# School Debt For Farmers



## Vol (Jul 5, 2009)

From Growing Tennessee...

Regards, Mike

http://growingtennessee.com/news/2015/06/law-would-forgive-some-school-debt-farmersnews/?utm_source=Growing+Tennessee&utm_campaign=8fde48f321-growingtennessee-daily_newsletter&utm_medium=email&utm_term=0_d75710df8e-8fde48f321-296641129


----------



## Teslan (Aug 20, 2011)

I don't really agree with forgiveness for any debt, but maybe they will have grants or maybe they already do in about 10 years when my son will start college instead of this forgiveness program.


----------



## Dill (Nov 5, 2010)

Ha, 30k of student debt? Thats weak. We had around 150 when we got married. Paid it off in 10 years.


----------



## rjmoses (Apr 4, 2010)

I would like all my debts forgiven----Oh, wait, I don't have any--Hang on, while I go out and buy some farm land and equipment--Be right back.

Ralph


----------



## Vol (Jul 5, 2009)

I must say, it does have a liberal ring to it. 

Regards, Mike


----------



## deadmoose (Oct 30, 2011)

That's a stupid idea to a non existant problem.

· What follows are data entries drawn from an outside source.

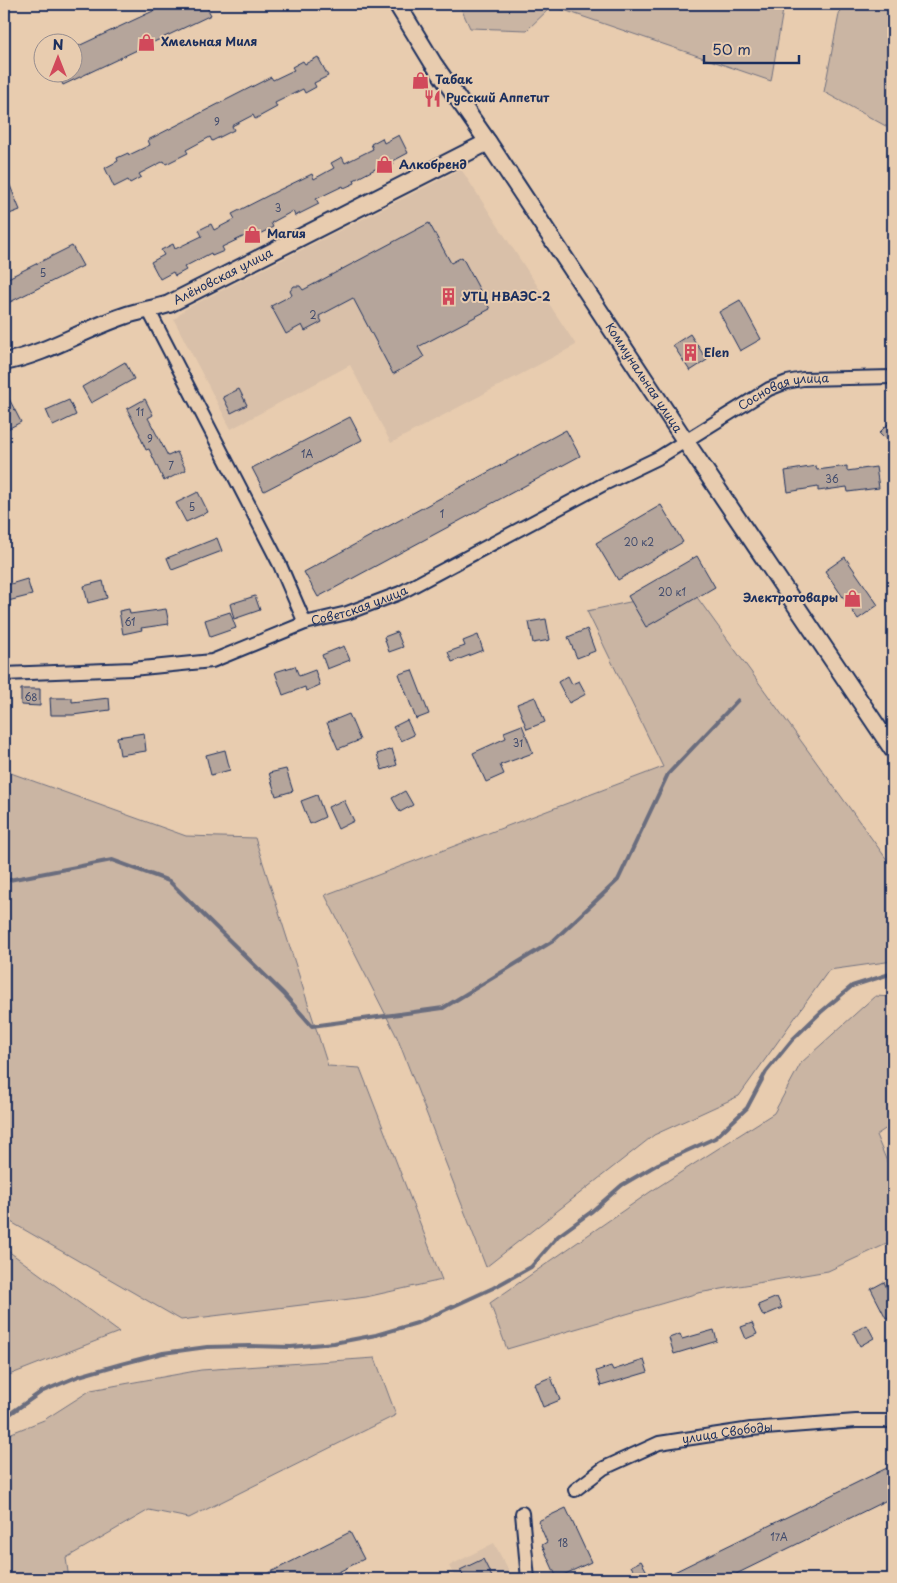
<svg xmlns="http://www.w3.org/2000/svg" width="897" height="1583" viewBox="0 0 897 1583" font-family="'Playpen Sans',sans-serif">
  <rect width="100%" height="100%" fill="#e8ccaf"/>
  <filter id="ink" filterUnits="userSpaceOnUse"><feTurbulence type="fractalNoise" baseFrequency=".02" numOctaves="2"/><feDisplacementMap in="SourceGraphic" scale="10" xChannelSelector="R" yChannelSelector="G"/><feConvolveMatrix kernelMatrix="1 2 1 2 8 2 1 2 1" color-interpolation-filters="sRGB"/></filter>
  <g filter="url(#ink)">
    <path fill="#d9c0a9" d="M 461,169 L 576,345 L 391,443 L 350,365 L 231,429 L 174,320 L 185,309 Z
      M 494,1543 L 513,1579 L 456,1579 L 449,1566 Z"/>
    <path fill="#cab5a3" stroke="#727280" d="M 459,4 L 784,4 L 771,81 L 552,6 L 527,30 L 470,28 Z
      M 841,4 L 893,4 L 893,130 L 824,92 Z
      M 691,589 L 893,868 L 893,961 L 829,970 L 739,1096 L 654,1135 L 486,1267 L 397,1037 L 325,895 L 663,767 L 587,611 Z
      M 8,772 L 186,836 L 255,838 L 328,1066 L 360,1068 L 442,1280 L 366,1297 L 181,1320 L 4,1218 L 4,773 Z
      M 875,996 L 893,997 L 893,1124 L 876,1135 L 893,1176 L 893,1241 L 828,1271 L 698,1293 L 507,1349 L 490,1303 L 650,1192 L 774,1113 L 801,1063 Z
      M 4,1248 L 119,1332 L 4,1377 Z
      M 375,1358 L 396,1415 L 189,1518 L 149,1510 L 66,1558 L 69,1579 L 4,1579 L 4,1436 L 44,1420 L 91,1390 L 201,1370 Z"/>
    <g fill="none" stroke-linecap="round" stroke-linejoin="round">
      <path stroke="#6b6d7e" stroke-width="4" d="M 4,881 L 112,860 L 169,881 L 284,994 L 312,1026 L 443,1008 L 553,941 L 618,880 L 668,774 L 738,700
        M 4,1418 L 41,1392 L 79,1376 L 121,1364 L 163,1353 L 207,1347 L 249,1346 L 291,1347 L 334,1343 L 376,1335 L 417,1323 L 493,1288 L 531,1267 L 558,1236 L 591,1212 L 622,1185 L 658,1164 L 715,1138 L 747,1108 L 766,1072 L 792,1040 L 821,1012 L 852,986 L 893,973"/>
    </g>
    <path fill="#b5a59b" stroke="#1b2f5e" d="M 168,4 L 205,4 L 211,15 L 63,85 L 57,72 L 72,72 L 72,49 Z
      M 318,57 L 328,76 L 314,83 L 316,87 L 305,93 L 303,89 L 275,103 L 277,107 L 255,119 L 253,115 L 232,126 L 234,130 L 212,141 L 210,137 L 186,150 L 188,153 L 166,164 L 164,161 L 139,174 L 141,177 L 130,183 L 128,180 L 114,187 L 105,168 L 118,161 L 117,158 L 128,153 L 129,155 L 150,145 L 148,140 L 271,77 L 273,80 L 294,70 L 292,67 L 303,61 L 305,64 Z
      M 399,135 L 408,153 L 393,161 L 394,164 L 383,169 L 381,166 L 354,180 L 355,183 L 344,188 L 343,186 L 316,199 L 319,204 L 295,216 L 293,211 L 271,223 L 273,227 L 250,239 L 247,235 L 222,247 L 224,251 L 212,256 L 211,253 L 184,267 L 186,270 L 175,276 L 173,272 L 160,279 L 151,262 L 164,255 L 161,250 L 173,244 L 175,249 L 202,236 L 199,230 L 211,224 L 214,230 L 235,219 L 232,214 L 279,190 L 312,174 L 314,179 L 334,168 L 331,163 L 342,157 L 345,163 L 373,149 L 371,144 L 382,138 L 384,143 Z
      M 4,171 L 20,210 L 4,216 Z
      M 429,223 L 451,263 L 462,257 L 490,309 L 418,347 L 424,357 L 393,374 L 353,298 L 319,316 L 322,322 L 305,331 L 302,325 L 286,334 L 271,306 L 292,295 L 290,291 L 294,286 L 300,286 L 303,290 Z
      M 72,246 L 83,266 L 4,305 L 4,280 Z
      M 740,300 L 761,339 L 740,351 L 719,312 Z
      M 690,334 L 707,360 L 690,371 L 673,345 Z
      M 125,362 L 134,379 L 91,403 L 82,387 Z
      M 4,389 L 21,422 L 4,431 Z
      M 239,389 L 247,405 L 231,413 L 223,397 Z
      M 145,399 L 153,415 L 148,418 L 168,456 L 177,452 L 186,470 L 164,481 L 149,449 L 146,450 L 139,434 L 140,434 L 127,409 Z
      M 69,400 L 76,415 L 53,426 L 46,410 Z
      M 350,417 L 362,440 L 264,491 L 252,468 Z
      M 893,419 L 893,447 L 879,433 Z
      M 566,430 L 580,456 L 318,597 L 304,572 Z
      M 816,466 L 817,470 L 847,466 L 847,471 L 876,467 L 879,488 L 848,492 L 847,487 L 818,491 L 818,487 L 788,492 L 785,471 Z
      M 198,492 L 208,512 L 186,522 L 176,503 Z
      M 661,505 L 683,542 L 618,580 L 596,543 Z
      M 217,538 L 222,551 L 172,570 L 167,558 Z
      M 697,556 L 715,587 L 646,627 L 628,596 Z
      M 845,557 L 878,605 L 858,619 L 825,571 Z
      M 27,579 L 32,595 L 4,602 L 4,586 Z
      M 103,581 L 107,598 L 88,603 L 84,586 Z
      M 255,596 L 260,610 L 234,619 L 230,604 Z
      M 129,609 L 130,614 L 166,609 L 169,624 L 141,628 L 142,630 L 123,634 L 119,611 Z
      M 230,612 L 236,628 L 210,637 L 205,620 Z
      M 546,619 L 550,640 L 533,643 L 529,622 Z
      M 587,629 L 595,651 L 577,658 L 568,637 Z
      M 397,632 L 403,647 L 389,652 L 384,637 Z
      M 478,635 L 483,650 L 452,662 L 448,652 L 465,646 L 463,641 Z
      M 344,646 L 350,660 L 327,669 L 322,655 Z
      M 295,666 L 299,676 L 315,670 L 320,685 L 306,691 L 305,687 L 283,695 L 275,672 Z
      M 412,670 L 429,714 L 416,719 L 399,674 Z
      M 568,676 L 572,684 L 579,681 L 586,694 L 569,703 L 558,682 Z
      M 21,689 L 40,689 L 40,706 L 21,705 Z
      M 535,697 L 545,722 L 527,729 L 517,704 Z
      M 50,698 L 72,698 L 72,702 L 109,698 L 110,710 L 73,715 L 51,715 Z
      M 349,714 L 360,740 L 338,749 L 327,723 Z
      M 407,720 L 414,735 L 401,741 L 393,727 Z
      M 522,725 L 533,753 L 500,765 L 504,774 L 486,782 L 473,753 L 506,738 L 504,732 Z
      M 144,733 L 146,751 L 120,755 L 117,737 Z
      M 392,749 L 397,765 L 382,770 L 377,754 Z
      M 225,750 L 230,770 L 211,775 L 206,755 Z
      M 286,769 L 293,791 L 276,796 L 269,773 Z
      M 405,791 L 413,805 L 400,812 L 392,798 Z
      M 317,795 L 325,817 L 310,824 L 301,801 Z
      M 344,800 L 354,821 L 338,829 L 328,807 Z
      M 884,1282 L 893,1301 L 893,1315 L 886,1318 L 871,1289 Z
      M 777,1297 L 782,1308 L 763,1316 L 758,1305 Z
      M 752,1323 L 757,1334 L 746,1339 L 741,1327 Z
      M 867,1325 L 874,1338 L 860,1346 L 853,1332 Z
      M 714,1330 L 717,1341 L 674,1354 L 669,1338 L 680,1334 L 682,1339 Z
      M 644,1360 L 648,1372 L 601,1386 L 596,1371 L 611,1366 L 613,1370 Z
      M 551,1377 L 560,1400 L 543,1407 L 534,1384 Z
      M 893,1465 L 893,1497 L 726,1579 L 660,1579 Z
      M 566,1508 L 591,1562 L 557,1578 L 542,1545 L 547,1542 L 538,1521 Z
      M 350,1532 L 364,1559 L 325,1579 L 257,1579 Z
      M 483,1559 L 493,1579 L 465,1579 L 460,1570 Z
      M 641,1561 L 651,1579 L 638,1579 L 631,1566 Z"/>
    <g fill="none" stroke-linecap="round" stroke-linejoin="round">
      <defs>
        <g id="minor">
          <path d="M 149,311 L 280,565 L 305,623"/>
          <path id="s1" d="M 4,674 L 132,669 L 212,661 L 305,623 L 347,613 L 400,593 L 606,483 L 658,458 L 769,389 L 787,382 L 803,379 L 893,377"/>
          <path id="s2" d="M 575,1490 L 604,1468 L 659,1443 L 751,1429 L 856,1421 L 893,1421"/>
          <path d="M 522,1513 L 528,1579"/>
        </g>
        <g id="tertiary">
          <path id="s3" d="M 397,4 L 433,63 L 488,142 L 686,442 L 893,750"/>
          <path id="s4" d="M 4,362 C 46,354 83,330 124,316 C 138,311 154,309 169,304 L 488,142"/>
        </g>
      </defs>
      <use href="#minor" stroke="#1b2f5e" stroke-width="16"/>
      <use href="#tertiary" stroke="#1b2f5e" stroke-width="20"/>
      <use href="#minor" stroke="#e8ccaf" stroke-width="12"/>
      <use href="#tertiary" stroke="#e8ccaf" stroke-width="16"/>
    </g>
  </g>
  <defs>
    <symbol id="shop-bare" viewBox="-9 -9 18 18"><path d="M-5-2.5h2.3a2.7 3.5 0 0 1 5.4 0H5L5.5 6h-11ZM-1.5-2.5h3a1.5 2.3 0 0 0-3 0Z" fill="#d1495b" stroke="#e8ccaf" stroke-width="2.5" paint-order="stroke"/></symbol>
    <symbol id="restaurant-bare" viewBox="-9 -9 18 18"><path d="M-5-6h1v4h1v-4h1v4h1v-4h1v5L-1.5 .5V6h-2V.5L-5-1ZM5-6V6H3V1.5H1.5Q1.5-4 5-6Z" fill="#d1495b" stroke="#e8ccaf" stroke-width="2.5" paint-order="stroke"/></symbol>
    <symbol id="building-bare" viewBox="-9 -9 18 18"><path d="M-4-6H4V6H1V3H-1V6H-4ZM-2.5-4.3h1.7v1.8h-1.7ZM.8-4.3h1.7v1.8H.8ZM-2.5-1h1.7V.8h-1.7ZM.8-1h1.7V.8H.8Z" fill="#d1495b" stroke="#e8ccaf" stroke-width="2.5" paint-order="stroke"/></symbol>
  </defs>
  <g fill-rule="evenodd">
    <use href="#shop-bare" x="134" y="30" width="25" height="25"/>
    <use href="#shop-bare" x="408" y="68" width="25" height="25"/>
    <use href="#restaurant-bare" x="420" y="86" width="25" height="25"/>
    <use href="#shop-bare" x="372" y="152" width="25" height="25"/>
    <use href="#shop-bare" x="240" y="222" width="25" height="25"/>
    <use href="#building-bare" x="436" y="284" width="25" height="25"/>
    <use href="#building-bare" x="678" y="340" width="25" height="25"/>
    <use href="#shop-bare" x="840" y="586" width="25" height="25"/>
  </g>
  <g text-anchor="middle" stroke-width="4" stroke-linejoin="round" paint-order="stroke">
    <g font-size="10" fill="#424c6d">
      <text x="217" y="126">9</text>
      <text x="278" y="212">3</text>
      <text x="43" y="277">5</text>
      <text x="313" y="319">2</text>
      <text x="140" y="416">11</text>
      <text x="150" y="443">9</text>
      <text x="307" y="458">1А</text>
      <text x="171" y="470">7</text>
      <text x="832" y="483">36</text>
      <text x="192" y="511">5</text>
      <text x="442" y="518">1</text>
      <text x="639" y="546">20 к2</text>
      <text x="672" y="596">20 к1</text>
      <text x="130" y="626">61</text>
      <text x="31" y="701">68</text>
      <text x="518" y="747">31</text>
      <text x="779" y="1541">17А</text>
      <text x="563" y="1547">18</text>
    </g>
    <g font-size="12" font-weight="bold" fill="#1b2f5e" stroke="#e8ccaf" text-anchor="start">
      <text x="161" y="46">Хмельная Миля</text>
      <text x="435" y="84">Табак</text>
      <text x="446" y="102">Русский Аппетит</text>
      <text x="399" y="169">Алкобренд</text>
      <text x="267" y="238">Магия</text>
      <text x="462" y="301">УТЦ НВАЭС-2</text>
      <text x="704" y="357">Elen</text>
      <text x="838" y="602" text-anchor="end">Электротовары</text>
    </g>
    <g font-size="12" fill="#1b2f5e" stroke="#e8ccaf">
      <text dy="4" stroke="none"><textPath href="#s4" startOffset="236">Алёновская улица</textPath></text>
      <text dy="4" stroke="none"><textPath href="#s3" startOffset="448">Коммунальная улица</textPath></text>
      <text dy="4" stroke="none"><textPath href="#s1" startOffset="844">Сосновая улица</textPath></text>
      <text dy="4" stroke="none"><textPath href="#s1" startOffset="366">Советская улица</textPath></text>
      <text dy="4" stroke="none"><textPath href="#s2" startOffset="166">улица Свободы</textPath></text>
    </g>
  </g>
  <rect width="897" height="1583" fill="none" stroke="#e8ccaf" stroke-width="20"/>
  <rect x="10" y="10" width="877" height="1563" fill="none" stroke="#1b2f5e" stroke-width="2" filter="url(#ink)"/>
  <g transform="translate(58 58)"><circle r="24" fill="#e8ccaf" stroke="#968d8f"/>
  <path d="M0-4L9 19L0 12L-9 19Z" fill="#d1495b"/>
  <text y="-8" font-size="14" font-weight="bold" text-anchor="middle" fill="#1b2f5e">N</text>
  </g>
  <path d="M704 55v8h95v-8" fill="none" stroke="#1b2f5e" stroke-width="2.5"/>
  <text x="712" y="55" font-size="15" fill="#1b2f5e" stroke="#e8ccaf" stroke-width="4" paint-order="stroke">50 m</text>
</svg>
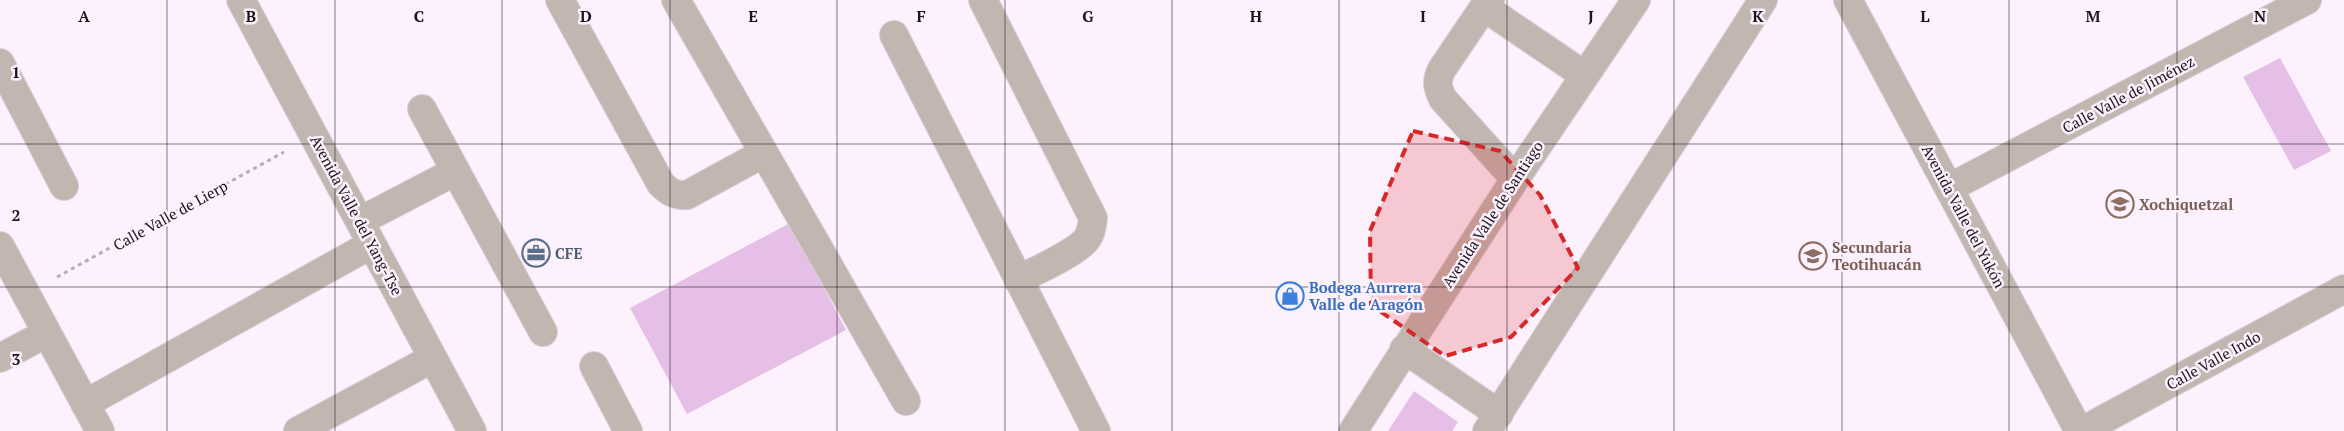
<svg xmlns="http://www.w3.org/2000/svg" width="2344" height="431" viewBox="0 0 2344 431" font-family="'PT Serif',serif">
<style>
.green{fill:#e6bfe7}
.lines{fill:none;stroke-linecap:round;stroke-linejoin:round}
.minor-casing{stroke:#d9ced9;stroke-width:30}
.path{stroke:#b6acb6;stroke-width:3;stroke-dasharray:4 4;stroke-linecap:butt}
.minor{stroke:#c2b6b0;stroke-width:28}
.marked{fill:#d62828;fill-opacity:0.2;stroke:#d62828;stroke-width:4;stroke-dasharray:10 6;stroke-linejoin:round}
.grid{fill:none;stroke:#1b141b;stroke-width:1;stroke-opacity:0.55}
.labels{text-anchor:middle;dominant-baseline:central;stroke-width:5;stroke-linejoin:round;paint-order:stroke}
.street-label{font-size:15px;fill:#1b141b;stroke:#fdf1fd}
.education-label{font-size:15px;font-weight:bold;fill:#785e54;stroke:#fdf1fd;text-anchor:start}
.service-label{font-size:15px;font-weight:bold;fill:#4e5e75;stroke:#fdf1fd;text-anchor:start}
.shop-label{font-size:15px;font-weight:bold;fill:#366cbe;stroke:#fdf1fd;text-anchor:start}
.grid-label{font-size:16px;text-anchor:middle;font-weight:bold;fill:#1b141b;stroke:#fdf1fd;stroke-width:5;stroke-linejoin:round;paint-order:stroke}
</style>
<rect width="100%" height="100%" fill="#fdf1fd"/>
<path class="green" d="M2280 58 2331 151 2294 170 2243 77Z
M790 223 846 330 687 414 630 308Z
M1414 391 1458 422 1452 431H1388Z"/>
<g class="lines">
<g class="minor-casing">
<path id="minor" d="M241 0 472 431
M560 0 661 184C669 192 676 196 687 195L764 153 676 0
M983 0 1093 218C1092 226 1091 234 1086 240 1074 254 1035 271 1018 280
M1490 0 1484 7 1584 75
M1848 0 2079 431
M1484 7 1442 69C1436 81 1437 87 1443 99L1515 179
M894 35 1096 431
M0 63 64 186
M422 109 543 332
M764 153 906 401
M1949 188 2307 0
M360 221 456 171
M0 246 100 431
M1404 349 1499 414
M0 358 47 333
M594 366 628 431
M85 404 372 244
M298 431 433 358
M1353 431 1515 179 1636 0
M1487 431 1763 0
M2082 431 2344 289"/>
</g>
<path class="path" d="M57 277 284 152"/>
<use href="#minor" class="minor"/>
</g>
<path class="marked" d="M1413 131 1500 151 1540 195 1578 268 1511 337 1445 356 1371 305 1370 231Z"/>
<path class="grid" d="M167 0V431M335 0V431M502 0V431M670 0V431M837 0V431M1005 0V431M1172 0V431M1339 0V431M1507 0V431M1674 0V431M1842 0V431M2009 0V431M2177 0V431M0 144H2344M0 287H2344"/>
<defs>
<g id="school-ring" transform="scale(1.4375)"><circle r="9.5" fill="#fdf1fd" stroke="#8d6e63" stroke-width="1.5"/><path d="M0-5L7-2L0 1L-7-2ZM-4 1L0 2.5L4 1V4Q0 6-4 4Z" fill="#8d6e63"/></g>
<g id="office-ring" transform="scale(1.4375)"><circle r="9.5" fill="#fdf1fd" stroke="#5c6f8a" stroke-width="1.5"/><path d="M-6-3h4V-5.5h4V-3h4V5H-6ZM-1-4.5V-3h2v-1.5ZM-6 0V1H6V0Z" fill="#5c6f8a"/></g>
<g id="shop-ring" transform="scale(1.4375)"><circle r="9.5" fill="#fdf1fd" stroke="#3f7fe0" stroke-width="1.5"/><path d="M-5-2.5h2.3a2.7 3.5 0 0 1 5.4 0H5L5.5 6h-11ZM-1.5-2.5h3a1.5 2.3 0 0 0-3 0Z" fill="#3f7fe0"/></g>
</defs>
<g fill-rule="evenodd">
<use href="#school-ring" x="2120" y="204"/>
<use href="#office-ring" x="536" y="253"/>
<use href="#school-ring" x="1813" y="256"/>
<use href="#shop-ring" x="1290" y="296"/>
</g>
<g class="labels">
<g class="street-label">
<text transform="translate(2128 94) rotate(-28)">Calle Valle de Jiménez</text>
<text transform="translate(1492 214) rotate(-57)">Avenida Valle de Santiago</text>
<text transform="translate(170 215) rotate(-29)">Calle Valle de Lierp</text>
<text transform="translate(357 215) rotate(62)">Avenida Valle del Yang-Tse</text>
<text transform="translate(1964 216) rotate(62)">Avenida Valle del Yukón</text>
<text transform="translate(2213 360) rotate(-29)">Calle Valle Indo</text>
</g>
<g class="education-label">
<text x="2139" y="204">Xochiquetzal</text>
<text x="1832" y="247">Secundaria<tspan x="1832" dy="17">Teotihuacán</tspan></text>
</g>
<g class="service-label">
<text x="555" y="253">CFE</text>
</g>
<g class="shop-label">
<text x="1309" y="287">Bodega Aurrera<tspan x="1309" dy="17">Valle de Aragón</tspan></text>
</g>
</g>
<g class="grid-label">
<text x="84" y="22">A</text>
<text x="251" y="22">B</text>
<text x="419" y="22">C</text>
<text x="586" y="22">D</text>
<text x="753" y="22">E</text>
<text x="921" y="22">F</text>
<text x="1088" y="22">G</text>
<text x="1256" y="22">H</text>
<text x="1423" y="22">I</text>
<text x="1591" y="22">J</text>
<text x="1758" y="22">K</text>
<text x="1925" y="22">L</text>
<text x="2093" y="22">M</text>
<text x="2260" y="22">N</text>
<text x="16" y="78">1</text>
<text x="16" y="221">2</text>
<text x="16" y="365">3</text>
</g>
</svg>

I see they mention gov employees as well as teachers. Yet another handout.

If someone wants to go into school debt by all means go for it. But plan on paying it off. No reason I should subsidize 4 years of playing for someone else.


----------



## deadmoose (Oct 30, 2011)

Dill said:


> Ha, 30k of student debt? Thats weak. We had around 150 when we got married. Paid it off in 10 years.


Wow! How much schooling?


----------



## somedevildawg (Jun 20, 2011)

Dill said:


> Ha, 30k of student debt? Thats weak. We had around 150 when we got married. Paid it off in 10 years.


I agree, 30k won't get you a year of school at a large university......


----------



## Teslan (Aug 20, 2011)

Take away the student loan programs and school tuition would come down pretty fast. I blame student loans is one of the biggest reasons tuition costs so much.


----------



## RockmartGA (Jun 29, 2011)

Here in GA, we have a program called the HOPE Scholarship. Funded by the Lottery, it basically provided tuition stipends for tuition and books for Ga students who maintained a 3.0 GPA. It worked great for the first few years until the colleges began admitting anyone with a heartbeat. I think at one point, the drop out rate for first year students was around 55%.

What happened is that students, who really had no business going to college, would get accepted and attend school. First semester, they failed a couple of classes and got put on probation. Second semester, they continued with their poor study habits and lost the HOPE Scholarship. Students basically went to school free for year before they dropped out.

The problem was twofold: 1) they wasted funds that could have gone to students who were more serious about their grades and 2) colleges acted like drunken sailors with all the new money coming in. They kept increasing tuition and fees all the while knowing the students wouldn't make it to year two. The freshmen classes were taught by low price graduate assistants and part time professors. Colleges were rolling in the dough.

In my opinion, they should have made the Hope Scholarship a reimbursement program where the student pays tuition up front and gets reimbursed upon successful completion of the class.

So now, the Hope Scholarship has been cut way back before they went broke. Colleges are pushing students into loans, knowing full well that there is no way in hell a student should amass a debt load of $60-70k and come out of college only qualified for a $30k / year job.

The college finance departments are not your friends...


----------



## somedevildawg (Jun 20, 2011)

You said a mouthful Rockmart.....that's exactly what has happened here. Another problem we face, even if you do make it thru and get a degree, they've been so devalued in the last 10-20 yrs that the piece of paper you paid so much for is worth even less. My daughter recently qualified for the Zell Miller scholarship (very high GPA) and will be attending UGA in 15 days for summer classes. Thankfully, this will be my last thru the institutes of higher learning.


----------